Friday Mom (who really should be working or dissertating, right? but I’m glad you stopped by anyway!) wanted to know what I meant in the comments box about inadequacy, which I confessed lay beneath the surface of my mood yesterday . Sunday night I had the chance to worship with the new church start that will now be renting space from Small Church. It’s an Open and Affirming UCC congregation of about 50, worshipping in a contemporary style. The pastor is a good friend; we used to be in supervision together and have worked together on some denominational projects. I’m very happy we have a space they can use and I see great things ahead for the two congregations working together. (Just don’t ask me to love Praise Music. I do not love Praise Music.)

But on Sunday night, watching him lead that very different service, I thought about how free-wheeling he is and how careful I am, and it bothered me. A lot. I’ve worked through a lot of my novice nervousness in the past three years. I’ve grown into doing Communion without anxiety. I’ve adapted the service to lower the barriers for everyone in worship, explaining things as we go along, leading worship in an informal style that allows everyone to feel welcomed and has broken down a lot of the icy rigidity that was the mode when I arrived there. We do a lot of drama in worship and include the children in a variety of ways. We have a vibrant worship life. These are changes that have pleased most people, and if people aren’t pleased, they certainly aren’t telling me (an old family systems issue for this congregation!).

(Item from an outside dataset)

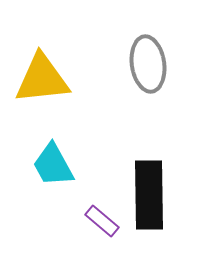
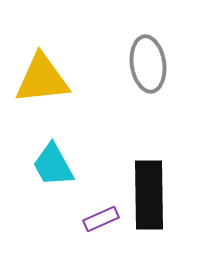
purple rectangle: moved 1 px left, 2 px up; rotated 64 degrees counterclockwise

The problem area for me is the sermon. I identify myself more as pastor and writer than pastor and preacher, and I fear I make an idol of my written text. I’m getting better about departing from it, as I find something mid-sermon that I want to add, or drop something that doesn’t seem to fit anymore. I work things in that came up during the Sharing of Joys and Concerns, for instance, if they seem apropos.

Rev. Fun (he calls himself that, so it seems appropriate) had designed a service that began at their old meeting place. They caravaned together to Small Church, where they sang a few songs, and then he preached briefly. He told the story of the Egyptian army being covered by the Red Sea, and the celebration of the Hebrews who could see the view, and the trepidation of those who had crossed the Red Sea first and could now see, spreading out before them, a vast desert, an enormous unknown wilderness. It was very well-done. He’s scripturally and theologically sound, amusing, heartfelt. I’ve admired his preaching before.

But here’s what really got to me on Sunday night. The people talked back to him. They talked back to him!!! When they felt he had left something out, or not finished something off, they did it for him! And he didn’t turn a hair.

I would have been mortified. I would have felt threatened. I would have cared.

Am I holding on too tightly? Is it because 3 years out from ordination is the equivalent of being in preschool? Will I be more open when more time has passed?

So much of Protestant worship is moving in this direction: Power Point and Praise Music and virtually no liturgy. The thing is, I *like* hymns (I like all good music, really, and would even like good Praise Music if I heard some), I like to hold the book in my hand, I like to hear scripture read aloud well, I like praying corporately and responsively, and I especially like writing those sermons. They are both a gift from and an offering to my God each week. But I fear I am both a baby and a dinosaur and have a hard time seeing what the future holds for me, if this is the future.

I will leave you with this image. Pure Luck listened to me patiently after the service the other night, and they understood most of what I was talking about, but they didn’t know what I meant when I said “Praise Music.” So I downloaded a clip of “Shine Jesus Shine” to play for him and explained that it was the sort of music intended for arm-waving and that sort of thing. I told the whole story again to #1 Son a short while later, while I was moping in the living room, and as I played the clip on my laptop, I caught sight of Pure Luck next door in his office, waving his arms back and forth!